The CfI institutions are working hard to drive user engagement and facilitate training. NVIDIA, who manufactured Emerald's processors, offer training in CUDA, a programming model they developed to harnesses the power of GPU cores. This training is available across CfI partner institutions and a summer school is run every year at Oxford. Researchers are increasingly learning to code and are collaborating with internal and external software development teams to create and optimise algorithms that emulate real-life behaviours in a virtual world. Developing code that operates efficiently on multi-core systems is a challenge, and researchers frequently request Emerald resource to 'pressure test' their code at scale.

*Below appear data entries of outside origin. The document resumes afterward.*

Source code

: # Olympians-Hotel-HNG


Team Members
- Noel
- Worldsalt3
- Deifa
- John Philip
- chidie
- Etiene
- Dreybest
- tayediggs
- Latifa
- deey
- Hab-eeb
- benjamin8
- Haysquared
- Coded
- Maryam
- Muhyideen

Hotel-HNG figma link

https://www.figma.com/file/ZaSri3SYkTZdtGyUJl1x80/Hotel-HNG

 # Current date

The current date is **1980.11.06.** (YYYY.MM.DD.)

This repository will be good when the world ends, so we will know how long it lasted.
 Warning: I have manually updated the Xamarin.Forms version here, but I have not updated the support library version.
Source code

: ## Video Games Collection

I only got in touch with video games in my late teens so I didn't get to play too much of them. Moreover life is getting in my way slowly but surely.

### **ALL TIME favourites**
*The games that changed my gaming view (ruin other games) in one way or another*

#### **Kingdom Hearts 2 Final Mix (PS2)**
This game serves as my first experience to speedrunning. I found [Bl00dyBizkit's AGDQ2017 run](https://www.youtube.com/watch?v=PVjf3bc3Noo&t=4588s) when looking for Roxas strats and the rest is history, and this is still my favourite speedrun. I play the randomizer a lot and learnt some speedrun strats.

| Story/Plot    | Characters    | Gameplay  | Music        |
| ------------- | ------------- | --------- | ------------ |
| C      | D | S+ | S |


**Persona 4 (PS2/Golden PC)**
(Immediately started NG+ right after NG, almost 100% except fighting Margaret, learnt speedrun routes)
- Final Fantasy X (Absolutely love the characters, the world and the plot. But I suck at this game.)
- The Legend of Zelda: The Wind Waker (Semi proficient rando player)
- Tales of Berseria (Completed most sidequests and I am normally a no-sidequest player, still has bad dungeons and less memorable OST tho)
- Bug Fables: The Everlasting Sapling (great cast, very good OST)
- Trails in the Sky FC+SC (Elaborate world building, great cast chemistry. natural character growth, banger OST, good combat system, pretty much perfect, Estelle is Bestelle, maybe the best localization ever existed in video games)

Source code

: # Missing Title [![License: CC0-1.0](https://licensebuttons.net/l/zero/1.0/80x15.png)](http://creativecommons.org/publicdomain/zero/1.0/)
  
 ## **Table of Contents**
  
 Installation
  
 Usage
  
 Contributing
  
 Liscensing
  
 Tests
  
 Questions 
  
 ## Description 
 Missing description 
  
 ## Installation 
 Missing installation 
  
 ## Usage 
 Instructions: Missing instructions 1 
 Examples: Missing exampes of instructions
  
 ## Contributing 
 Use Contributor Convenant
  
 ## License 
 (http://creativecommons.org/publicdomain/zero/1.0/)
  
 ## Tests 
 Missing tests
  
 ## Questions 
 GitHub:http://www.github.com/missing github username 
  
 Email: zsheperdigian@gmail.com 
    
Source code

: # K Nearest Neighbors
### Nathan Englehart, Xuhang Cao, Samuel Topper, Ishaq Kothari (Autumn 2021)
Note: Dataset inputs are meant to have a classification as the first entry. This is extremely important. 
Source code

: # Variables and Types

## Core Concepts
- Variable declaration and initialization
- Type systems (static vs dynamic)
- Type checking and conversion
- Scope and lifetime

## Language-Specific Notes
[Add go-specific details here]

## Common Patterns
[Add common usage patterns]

Oxford also holds regular lunchtime events to promote Emerald to its academic community. Total utilisation of the resource peaked in February 2014 at 85%, with individual institutions making greater use of their allocated portions: UCL's usage, for instance, grew from around 12% in mid-2013 to approximately 22% in Q1 2014.

Efficiency outcomes:

The Emerald facility is a tier 2 (regional) scaled machine, and is of a significantly higher specification than any of the partner institutions would have been able to invest in individually. Operational costs are shared amongst the CfI members, and the resource has been administered by a single team. This pooling avoids the need for each institution to invest separately in duplicate resource, and facilitates cross-fertilisation of ideas, knowledge and experience between the partners. Monthly usage metrics are circulated to all CfI members, encouraging institutions to fully utilise their allocated resources. Moreover, key case studies are shared among the group, highlighting areas where benefits are being realised. Had this facility been implemented on a smaller scale or been more inward-looking, some institutions would not have developed the expertise required to leverage the technology fully and knowledge would have remained within institutional silos.

The future of Emerald:

Capital funding from RCUK allowed the Emerald facility to be set up. Without this major investment in GPU architecture, the technology would have remained small-scale and unproven in a large, industrial environment.

On-going RCUK funding is critical to sustain and develop Emerald. One future challenge is the development of a set of common tools to assist the partner institutions in managing the resource. Currently, there is no funding in place beyond summer 2015, when the current system will reach end-of-life and be decommissioned.